Understanding Biological Networks Systems Can Help Develop Better AI
Understanding the hierarchical structure of biological networks like human brain — a network of neurons — could be useful in creating more complex, intelligent computational brains in the fields of artificial intelligence and robotics, says a study.
Like large businesses, many biological networks are hierarchically organised, such as gene, protein, neural, and metabolic networks.
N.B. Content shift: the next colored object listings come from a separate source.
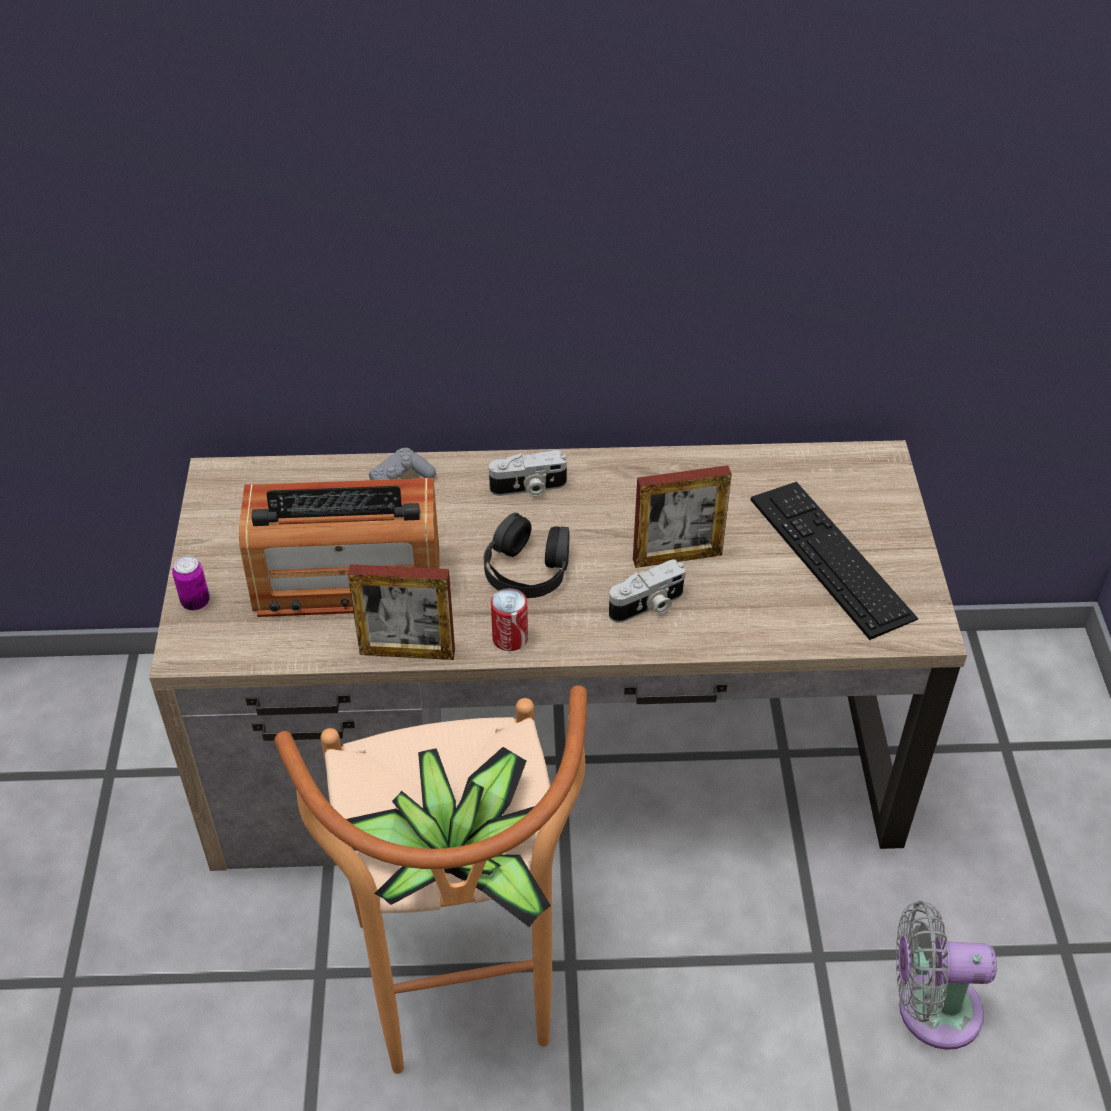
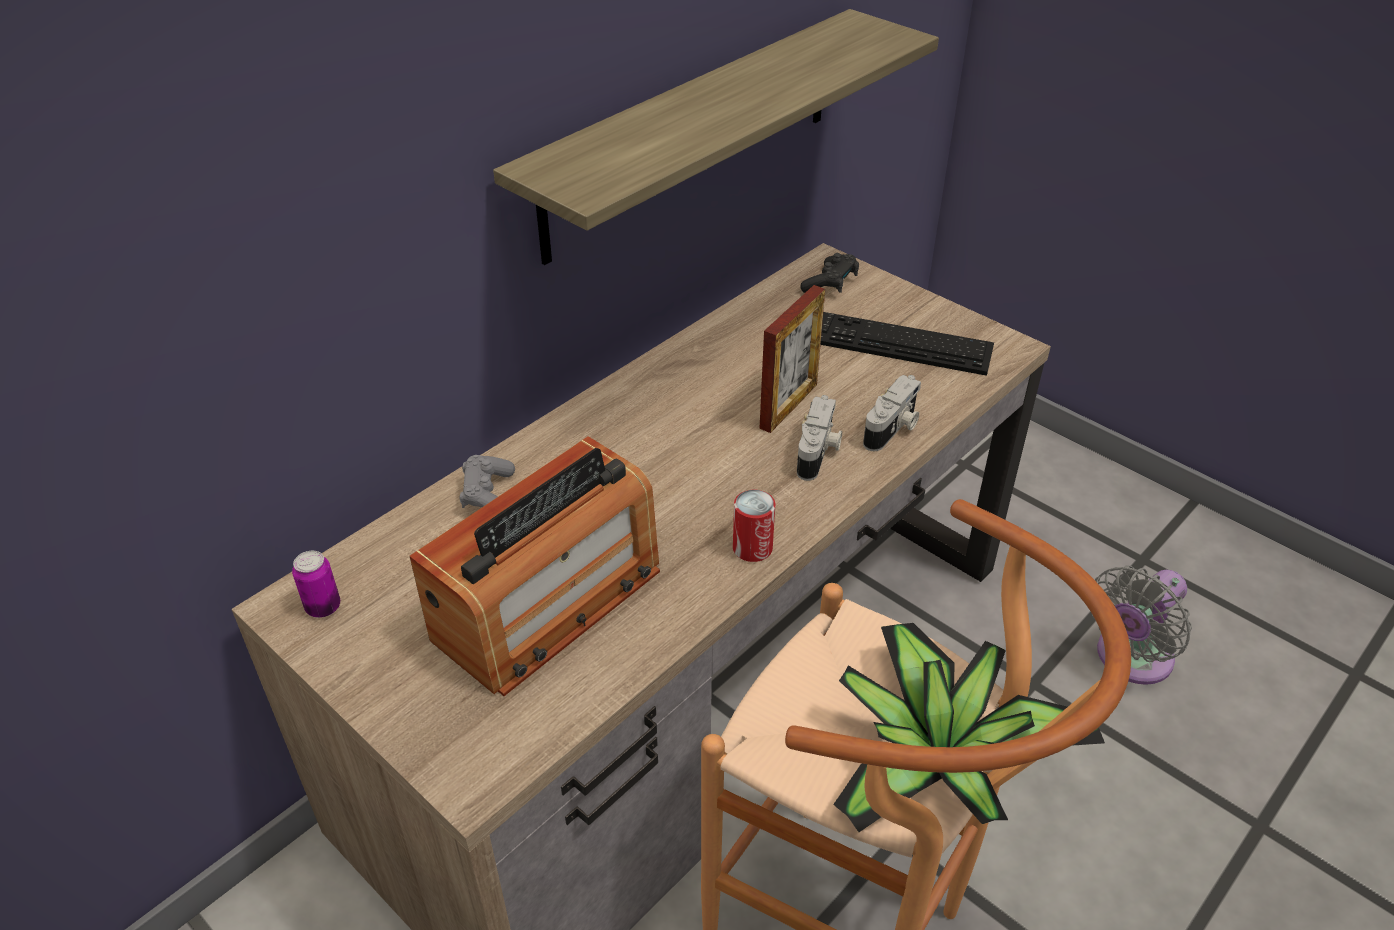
camera: 45 degrees left, 5 degrees down
(195, 602) = (419, 730): can -> can (323, 607)
(407, 652) = (685, 621): picture frame -> none
(527, 568) = (690, 488): black headphones -> none
(529, 488) = (606, 430): camera -> camera (893, 429)
(729, 281) = (692, 133): none -> shelf
(855, 480) = (830, 284): none -> black game controller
This means they have separate units that can each be repeatedly divided into smaller and smaller subunits.
To understand as to why biological networks evolve to be hierarchical, researchers from the University of Wyoming and the French Institute for Research in Computer Science and Automation (INRIA) simulated the evolution of computational brain models, known as artificial neural networks, both with and without a cost for network connections.
They found that hierarchy evolves not because it produces more efficient networks, but instead because hierarchically wired networks have fewer connections.
This is because connections in biological networks are expensive – they have to be built, housed, maintained, etc. – and there is therefore an evolutionary pressure to reduce the number of connections, said the study published recently in the journal PLOS Computational Biology.
“The findings not only explain why biological networks are hierarchical, they might also give an explanation for why many human-made systems such as the internet and road systems are also hierarchical,” said Henok S. Mengistu, who led the research.
“The next step is to harness and combine this knowledge to evolve large-scale, structurally organised networks in the hopes of creating better artificial intelligence and increasing our understanding of the evolution of animal intelligence, including our own,” said study co-author Joost Huizinga of Wyoming.